● **TASK OBJECTIVE**
Convert the records into a JSON list of strings, with each line as its own string and blank lines skipped. Omit the pictures.

Collected data entries:
--- START ---

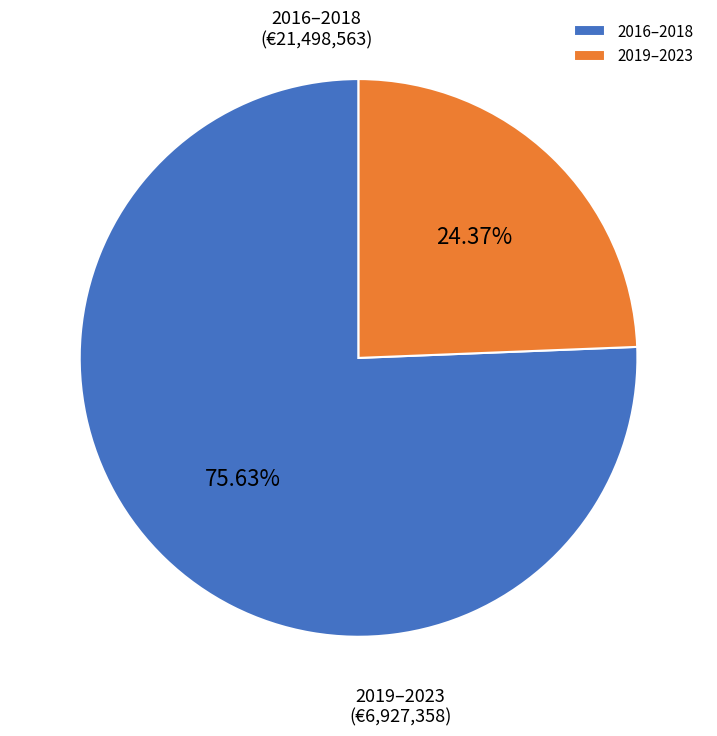

Rank the categories by value from highest to lowest.

2016–2018, 2019–2023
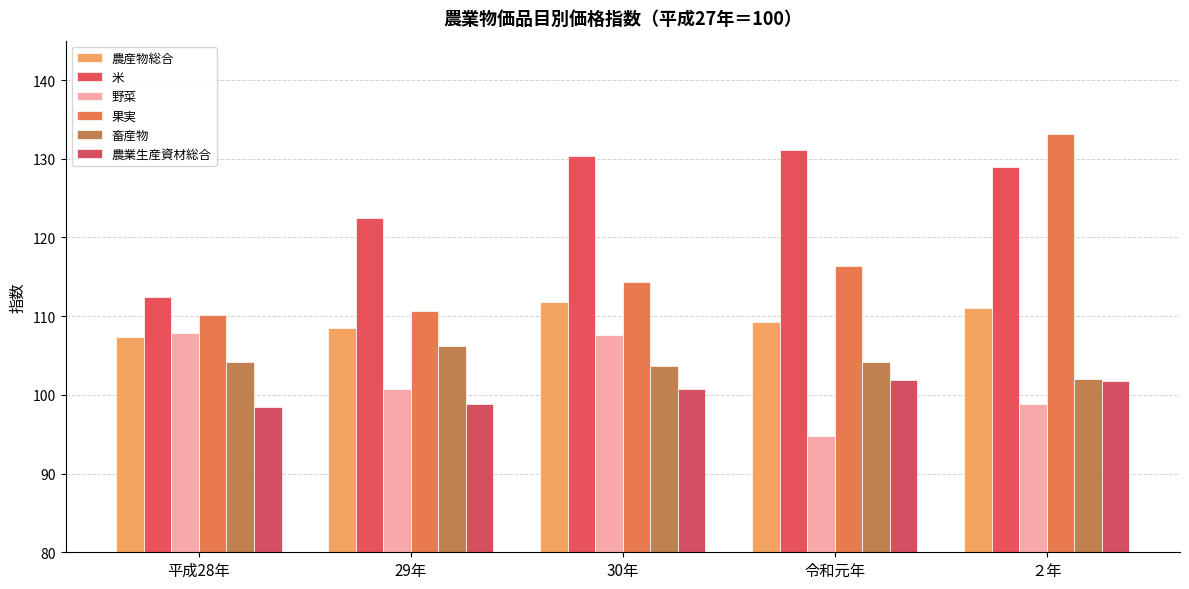

Reading left to right, what are all the values shown in this chart?

農産物総合: 平成28年=107.4	29年=108.5	30年=111.8	令和元年=109.3	２年=111.0
米: 平成28年=112.4	29年=122.5	30年=130.4	令和元年=131.1	２年=128.9
野菜: 平成28年=107.8	29年=100.7	30年=107.6	令和元年=94.8	２年=98.9
果実: 平成28年=110.2	29年=110.6	30年=114.4	令和元年=116.4	２年=133.1
畜産物: 平成28年=104.2	29年=106.2	30年=103.7	令和元年=104.2	２年=102.0
農業生産資材総合: 平成28年=98.5	29年=98.8	30年=100.7	令和元年=101.9	２年=101.8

--- END ---

● **SOLUTION TO THIS PROBLEM**
[
  "Rank the categories by value from highest to lowest.",
  "2016–2018, 2019–2023",
  "Reading left to right, what are all the values shown in this chart?",
  "農産物総合: 平成28年=107.4\t29年=108.5\t30年=111.8\t令和元年=109.3\t２年=111.0",
  "米: 平成28年=112.4\t29年=122.5\t30年=130.4\t令和元年=131.1\t２年=128.9",
  "野菜: 平成28年=107.8\t29年=100.7\t30年=107.6\t令和元年=94.8\t２年=98.9",
  "果実: 平成28年=110.2\t29年=110.6\t30年=114.4\t令和元年=116.4\t２年=133.1",
  "畜産物: 平成28年=104.2\t29年=106.2\t30年=103.7\t令和元年=104.2\t２年=102.0",
  "農業生産資材総合: 平成28年=98.5\t29年=98.8\t30年=100.7\t令和元年=101.9\t２年=101.8"
]